Barnard met her collaborator, Flora Eldershaw, at the University of Sydney, and they published their first novel, A House is Built in 1929. Their collaboration spanned the next two decades, and covered the full range of their writing: fiction, history and literary criticism. They published under the pseudonym M. Barnard Eldershaw. Marjorie Barnard was a significant part of the literary scene in Australia between the wars and, for both her work as M. Barnard Eldershaw and in her own right, is recognised as a major figure in Australian letters.[1]
Barnard was born in Ashfield, Sydney, to Ethel Frances and Oswald Holme Barnard, and was their only surviving child. She had polio as a child[2] and was taught by a governess until she was 10 years old. She then attended the Cambridge School and Sydney Girls High School.[3] After high school, she went to the University of Sydney, from which she graduated with first class honours and the first University Medal for History in 1918. She was offered a scholarship to Oxford, but her father refused her permission to go, and so she trained as a librarian at the Sydney Teachers' College. She worked as a librarian at the Public Library of New South Wales and then the Sydney Technical College until 1935 when she left to write full-time, at the encouragement of her friend, writer and literary critic, Nettie Palmer, and made possible through a small allowance from her father. She wrote to Nettie Palmer at the time that she was seeking "some sort of fulfilment, to run my vital energy into a creative mould instead of just letting it soak into the thirsty sand of a daily round".[4]
She joined the Fellowship of Australian Writers in 1935, of which Flora Eldershaw was President for a couple of terms. During the next five years, she, Flora Eldershaw and Frank Dalby Davison were known as "the triumvirate"[1] for their joint work on political and cultural policy.[4][5] As well as Flora Eldershaw and Frank Dalby Davison, Marjorie Barnard knew many of the leading writers of her time, including Vance and Nettie Palmer, Miles Franklin, Katharine Susannah Prichard, Eleanor Dark, Xavier Herbert and Patrick White.
Barnard travelled overseas several times, the first time in 1933 with her mother.[6] She loved travel but in 1986 stated that "I think it's dangerous for writers to leave their roots. I am - was - an Australian writer".[2]
In the late 1930s, though she still lived at home, she and Flora Eldershaw took a flat in Potts Point where they held regular gatherings which operated something like a literary salon. Many of the leading literary and cultural figures of the time visited the flat, and it was here that she was able to spend time with Frank Dalby Davison whom she admitted many years later had been her love.[1][7] She wrote of this relationship to her writer friend, Jean Devanny, "I was deeply in love with him ... We were lovers for eight years ... In 1942 I knew things were coming to an end ... I was, as he said, very naïve".[5] She admitted to Devanny that the break-up of this relationship was the cause of a serious illness.[8]

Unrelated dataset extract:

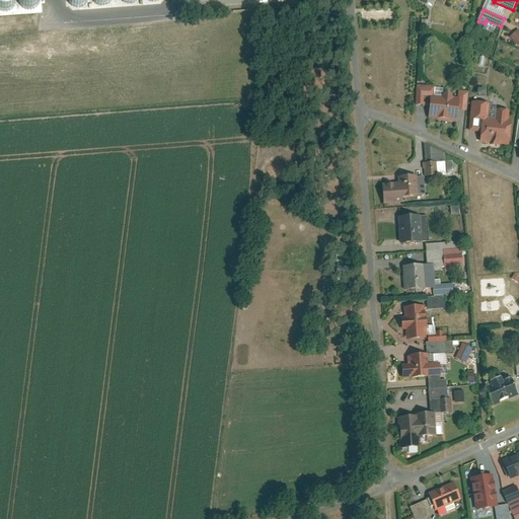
[(435,87),(419,86),(417,105),(431,106),(430,120),(458,122),(459,109),(467,110),(468,90),(459,89),(459,97),(453,97),(454,91),(443,90),(442,96),(435,95),(435,87)]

Her father died in 1940, leaving her with an ailing mother. She returned to library work in 1942, at the Public Library of New South Wales and then the CSIRO. However, her mother's death in 1949 left her 'modestly independent' enabling her to leave work in 1950.[6]
Marjorie Barnard never married, and destroyed essentially all her correspondence. However, several of her correspondents, particularly Nettie Palmer and Jean Devanny, kept her letters to them, and some of these are now held in Australian libraries and archives, such as the National Library of Australia.[1]
She died at Point Clare on the Central Coast of New South Wales, in 1987, aged 89.